At one time, of course, the tobacco industry was brazen. In the 1950s, for example, major cigarette manufacturers launched a campaign to refute the robust evidence that their products caused lung cancer. The companies hired a few skeptical scientists to raise doubt about smoking-related harm, and they buried their own internal research if unfavorable to their interests. Many remember the 1994 congressional hearing where top executives of seven major tobacco companies asserted, one after the other, that nicotine was not addictive.

But times have changed, and the tobacco industry is now held accountable for its research by the Food and Drug Administration; responsible university researchers, like Rodu, keep themselves independent of company funders by a strict partition (though most universities won’t take any grants at all).

Despite these changes, the Medscape fiasco reflects widespread efforts to shut down all scholarship in tobacco-harm reduction. Scientific journals, for example, often refuse to publish scholars whose work is funded by tobacco companies. The American Thoracic Society publishes a family of journals that will not accept “any research that has been funded by tobacco entities.” The BMJ and other journals of the British Medical Association, such as Tobacco Control, and the Public Library of Science (PLOS) journals, including PLOS Medicine, PLOS Global Public Health, and the European Journal of Public Health impose similar restrictions. This policy extends to the Society for Research on Nicotine and Tobacco, which hosts the largest international tobacco and nicotine conference annually and bars tobacco-industry scientists from attending its annual meeting or submitting research abstracts for publication in the meeting handbook. The Society says that it needs to maintain the forum as a “safe space.”

Excluding this research keeps doctors in the dark about innovations in tobacco alternatives. Indeed, companies like PMI conduct some of the best research, since they have the resources to support more ambitious studies than would be approved by government agencies. According to Ondrej Koumal, director of external relations for PMI, “our longer-term clinical studies would almost certainly never be underwritten by government grants or non-profits due to cost.” “Industry researchers must study their products,” Koumal told me, “and when we do those studies, we should be able to subject them to scrutiny by publishing them and presenting them at public fora.” 

The same forces opposed to industry researchers’ inclusion have sought to cancel a global grant-making entity called the Foundation for a Smoke-Free World. Established and funded in 2017 by PMI, the foundation offered $1 billion over 12 years to “fund scientific research designed to eliminate the use of smoked tobacco around the globe,” according to the Financial Times.
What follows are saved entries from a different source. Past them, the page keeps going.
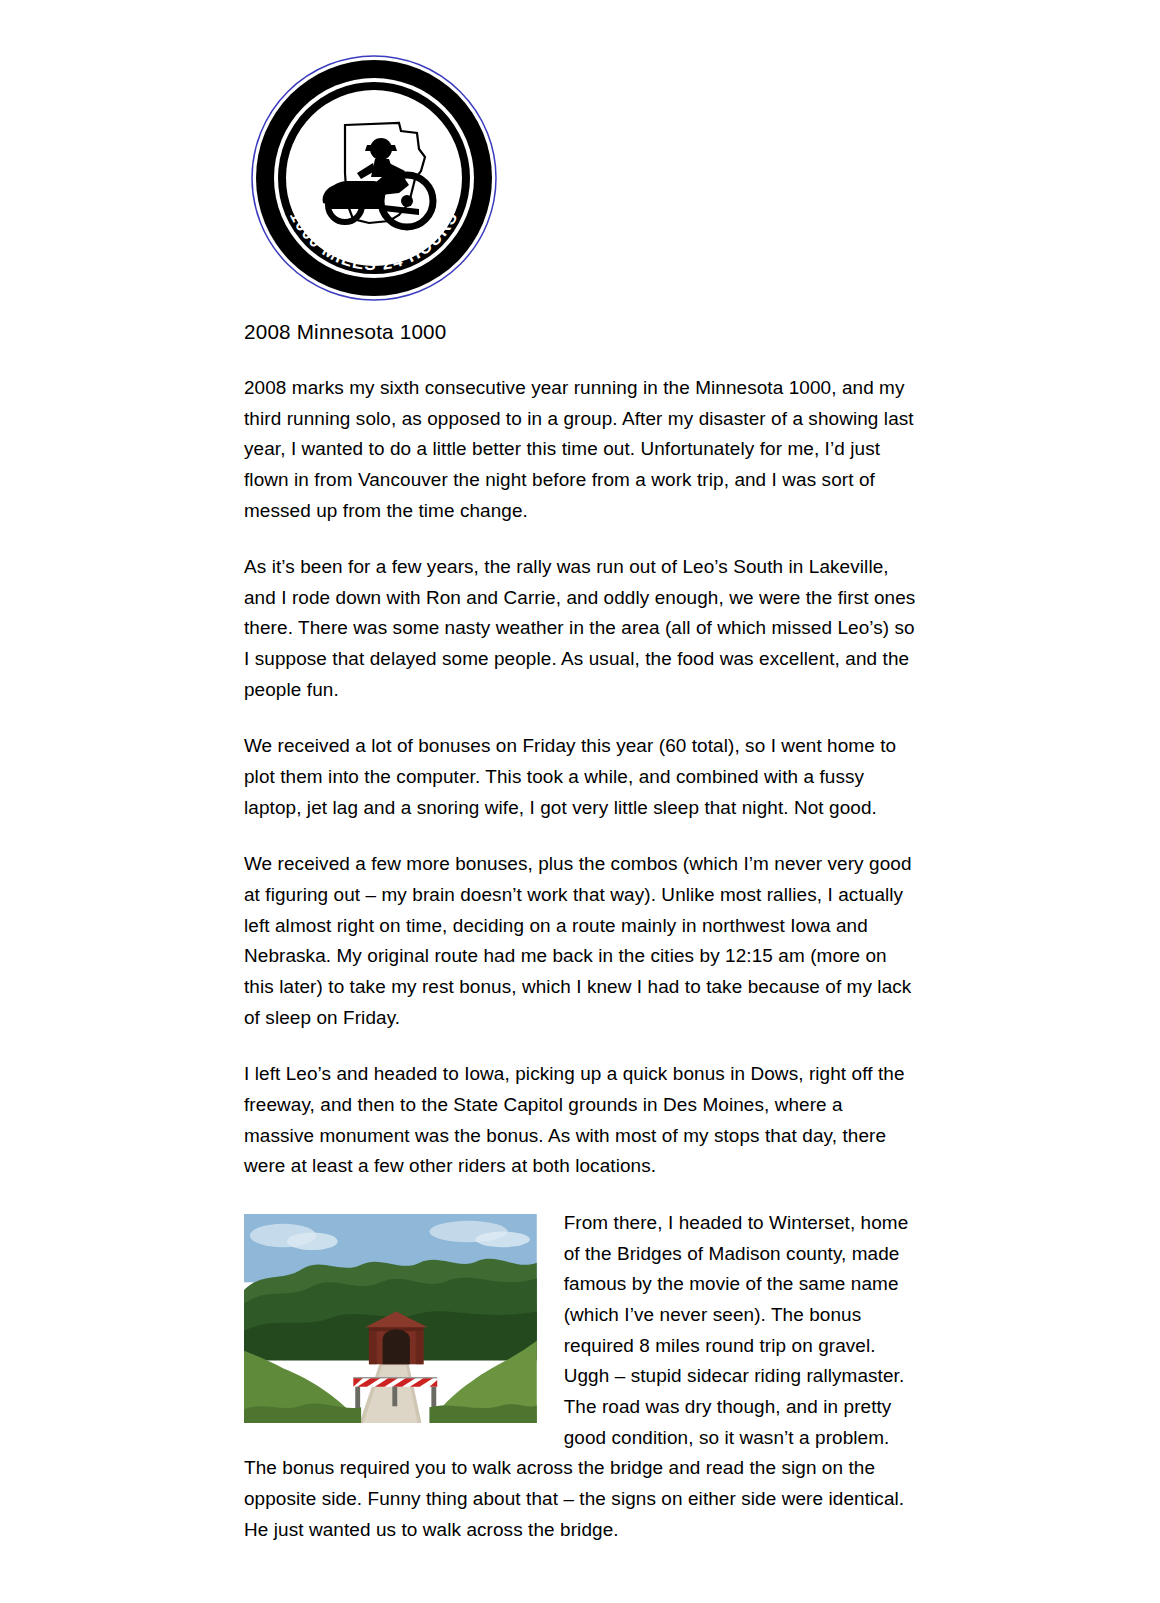MINNESOTA 1000 1000 MILES 24 HOURS
2008 Minnesota 1000
2008 marks my sixth consecutive year running in the Minnesota 1000, and my third running solo, as opposed to in a group. After my disaster of a showing last year, I wanted to do a little better this time out. Unfortunately for me, I’d just flown in from Vancouver the night before from a work trip, and I was sort of messed up from the time change.
As it’s been for a few years, the rally was run out of Leo’s South in Lakeville, and I rode down with Ron and Carrie, and oddly enough, we were the first ones there. There was some nasty weather in the area (all of which missed Leo’s) so I suppose that delayed some people. As usual, the food was excellent, and the people fun.
We received a lot of bonuses on Friday this year (60 total), so I went home to plot them into the computer. This took a while, and combined with a fussy laptop, jet lag and a snoring wife, I got very little sleep that night. Not good.
We received a few more bonuses, plus the combos (which I’m never very good at figuring out – my brain doesn’t work that way). Unlike most rallies, I actually left almost right on time, deciding on a route mainly in northwest Iowa and Nebraska. My original route had me back in the cities by 12:15 am (more on this later) to take my rest bonus, which I knew I had to take because of my lack of sleep on Friday.
I left Leo’s and headed to Iowa, picking up a quick bonus in Dows, right off the freeway, and then to the State Capitol grounds in Des Moines, where a massive monument was the bonus. As with most of my stops that day, there were at least a few other riders at both locations.
From there, I headed to Winterset, home of the Bridges of Madison county, made famous by the movie of the same name (which I’ve never seen). The bonus required 8 miles round trip on gravel. Uggh – stupid sidecar riding rallymaster. The road was dry though, and in pretty good condition, so it wasn’t a problem. The bonus required you to walk across the bridge and read the sign on the opposite side. Funny thing about that – the signs on either side were identical. He just wanted us to walk across the bridge.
The deans of 17 schools of public health in the United States and Canada, along with the World Health Organization, greeted the news by refusing to collaborate with the foundation. In 2023, the foundation severed ties with the tobacco industry and reduced the grant money it makes available because of this image problem.
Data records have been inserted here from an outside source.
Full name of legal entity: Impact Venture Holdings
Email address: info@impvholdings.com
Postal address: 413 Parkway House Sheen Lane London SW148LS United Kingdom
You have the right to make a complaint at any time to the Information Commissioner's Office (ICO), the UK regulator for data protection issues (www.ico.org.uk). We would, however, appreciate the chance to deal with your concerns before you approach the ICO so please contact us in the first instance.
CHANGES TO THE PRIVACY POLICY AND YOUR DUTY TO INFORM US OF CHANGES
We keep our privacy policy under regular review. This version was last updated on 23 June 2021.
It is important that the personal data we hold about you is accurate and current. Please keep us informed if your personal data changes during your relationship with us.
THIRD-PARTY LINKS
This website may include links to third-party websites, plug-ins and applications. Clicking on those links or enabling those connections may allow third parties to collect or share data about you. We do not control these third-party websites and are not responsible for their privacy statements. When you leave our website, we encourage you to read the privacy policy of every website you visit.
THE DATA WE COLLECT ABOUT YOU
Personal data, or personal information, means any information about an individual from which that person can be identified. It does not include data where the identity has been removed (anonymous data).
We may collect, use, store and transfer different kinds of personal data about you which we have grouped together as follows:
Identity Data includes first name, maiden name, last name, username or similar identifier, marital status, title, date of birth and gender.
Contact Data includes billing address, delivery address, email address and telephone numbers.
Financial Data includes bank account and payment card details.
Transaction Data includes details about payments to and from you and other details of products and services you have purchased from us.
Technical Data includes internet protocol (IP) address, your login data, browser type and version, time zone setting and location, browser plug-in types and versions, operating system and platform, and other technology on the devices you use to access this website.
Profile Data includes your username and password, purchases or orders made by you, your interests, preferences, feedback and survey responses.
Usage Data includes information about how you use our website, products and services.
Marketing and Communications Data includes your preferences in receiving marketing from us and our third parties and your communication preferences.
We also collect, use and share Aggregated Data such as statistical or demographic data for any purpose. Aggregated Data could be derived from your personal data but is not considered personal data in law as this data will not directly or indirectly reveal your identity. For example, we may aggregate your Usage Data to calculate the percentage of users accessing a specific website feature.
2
Science, ideally, should be immune to guilt-by-association charges. As six world-renowned researchers noted in a 2018 article, “the level of accountability and transparency by the FDA is similar to or greater than that for pharmaceuticals and exceeds that expected of academic scientists.” And, critically, PMI and other companies are seeking to make use safer by inventing and promoting non-combustibles.  “If the tobacco industry seeks to make money by marketing reduced risk products instead of more risky products,” the authors note, “we fail to see this as a menace to public health.”
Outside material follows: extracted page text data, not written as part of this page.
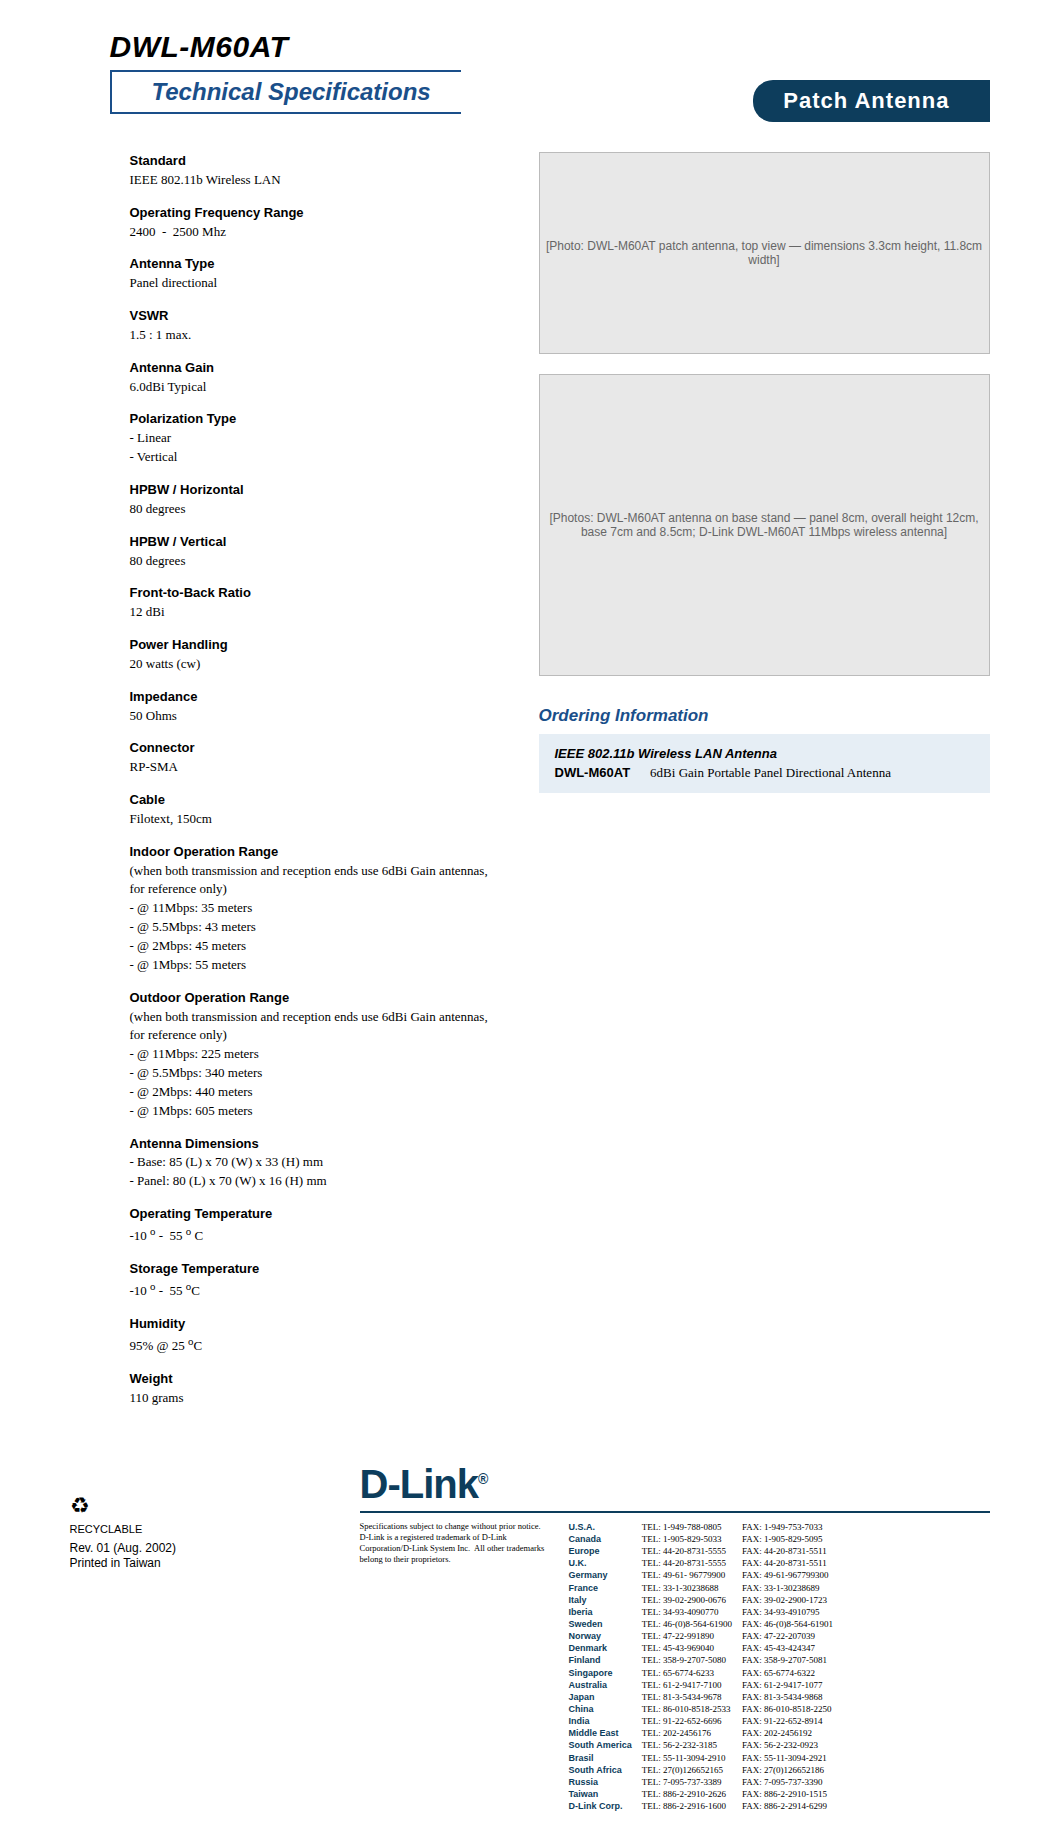DWL-M60AT
Technical Specifications
Patch Antenna
Standard
IEEE 802.11b Wireless LAN
Operating Frequency Range
2400 - 2500 Mhz
Antenna Type
Panel directional
VSWR
1.5 : 1 max.
Antenna Gain
6.0dBi Typical
Polarization Type
- Linear
- Vertical
HPBW / Horizontal
80 degrees
HPBW / Vertical
80 degrees
Front-to-Back Ratio
12 dBi
Power Handling
20 watts (cw)
Impedance
50 Ohms
Connector
RP-SMA
Cable
Filotext, 150cm
Indoor Operation Range
(when both transmission and reception ends use 6dBi Gain antennas, for reference only)
- @ 11Mbps: 35 meters
- @ 5.5Mbps: 43 meters
- @ 2Mbps: 45 meters
- @ 1Mbps: 55 meters
Outdoor Operation Range
(when both transmission and reception ends use 6dBi Gain antennas, for reference only)
- @ 11Mbps: 225 meters
- @ 5.5Mbps: 340 meters
- @ 2Mbps: 440 meters
- @ 1Mbps: 605 meters
Antenna Dimensions
- Base: 85 (L) x 70 (W) x 33 (H) mm
- Panel: 80 (L) x 70 (W) x 16 (H) mm
Operating Temperature
-10 o - 55 o C
Storage Temperature
-10 o - 55 oC
Humidity
95% @ 25 oC
Weight
110 grams
[Photo: DWL-M60AT patch antenna, top view — dimensions 3.3cm height, 11.8cm width]
[Photos: DWL-M60AT antenna on base stand — panel 8cm, overall height 12cm, base 7cm and 8.5cm; D-Link DWL-M60AT 11Mbps wireless antenna]
Ordering Information
IEEE 802.11b Wireless LAN Antenna
| DWL-M60AT | 6dBi Gain Portable Panel Directional Antenna |
♻ RECYCLABLE
Rev. 01 (Aug. 2002)
Printed in Taiwan
D-Link®
Specifications subject to change without prior notice.
D-Link is a registered trademark of D-Link Corporation/D-Link System Inc. All other trademarks belong to their proprietors.
| U.S.A. | TEL: 1-949-788-0805 | FAX: 1-949-753-7033 |
| Canada | TEL: 1-905-829-5033 | FAX: 1-905-829-5095 |
| Europe | TEL: 44-20-8731-5555 | FAX: 44-20-8731-5511 |
| U.K. | TEL: 44-20-8731-5555 | FAX: 44-20-8731-5511 |
| Germany | TEL: 49-61- 96779900 | FAX: 49-61-967799300 |
| France | TEL: 33-1-30238688 | FAX: 33-1-30238689 |
| Italy | TEL: 39-02-2900-0676 | FAX: 39-02-2900-1723 |
| Iberia | TEL: 34-93-4090770 | FAX: 34-93-4910795 |
| Sweden | TEL: 46-(0)8-564-61900 | FAX: 46-(0)8-564-61901 |
| Norway | TEL: 47-22-991890 | FAX: 47-22-207039 |
| Denmark | TEL: 45-43-969040 | FAX: 45-43-424347 |
| Finland | TEL: 358-9-2707-5080 | FAX: 358-9-2707-5081 |
| Singapore | TEL: 65-6774-6233 | FAX: 65-6774-6322 |
| Australia | TEL: 61-2-9417-7100 | FAX: 61-2-9417-1077 |
| Japan | TEL: 81-3-5434-9678 | FAX: 81-3-5434-9868 |
| China | TEL: 86-010-8518-2533 | FAX: 86-010-8518-2250 |
| India | TEL: 91-22-652-6696 | FAX: 91-22-652-8914 |
| Middle East | TEL: 202-2456176 | FAX: 202-2456192 |
| South America | TEL: 56-2-232-3185 | FAX: 56-2-232-0923 |
| Brasil | TEL: 55-11-3094-2910 | FAX: 55-11-3094-2921 |
| South Africa | TEL: 27(0)126652165 | FAX: 27(0)126652186 |
| Russia | TEL: 7-095-737-3389 | FAX: 7-095-737-3390 |
| Taiwan | TEL: 886-2-2910-2626 | FAX: 886-2-2910-1515 |
| D-Link Corp. | TEL: 886-2-2916-1600 | FAX: 886-2-2914-6299 |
On April 22, I learned from the BMJ reporter that Medscape had capitulated and permanently removed the educational videos. Four days later, his story carried the company’s cringing apology: “Upon reflection, we acknowledge that the use of this funder was a misjudgment that was out of character for Medscape Education and that doing so may have disappointed our members.”

Among the disappointed are those who care about smokers’ safety. After all, erecting barriers to creating and sharing data on low-risk nicotine products only helps cigarette makers worldwide, keeping millions of people smoking—and dying.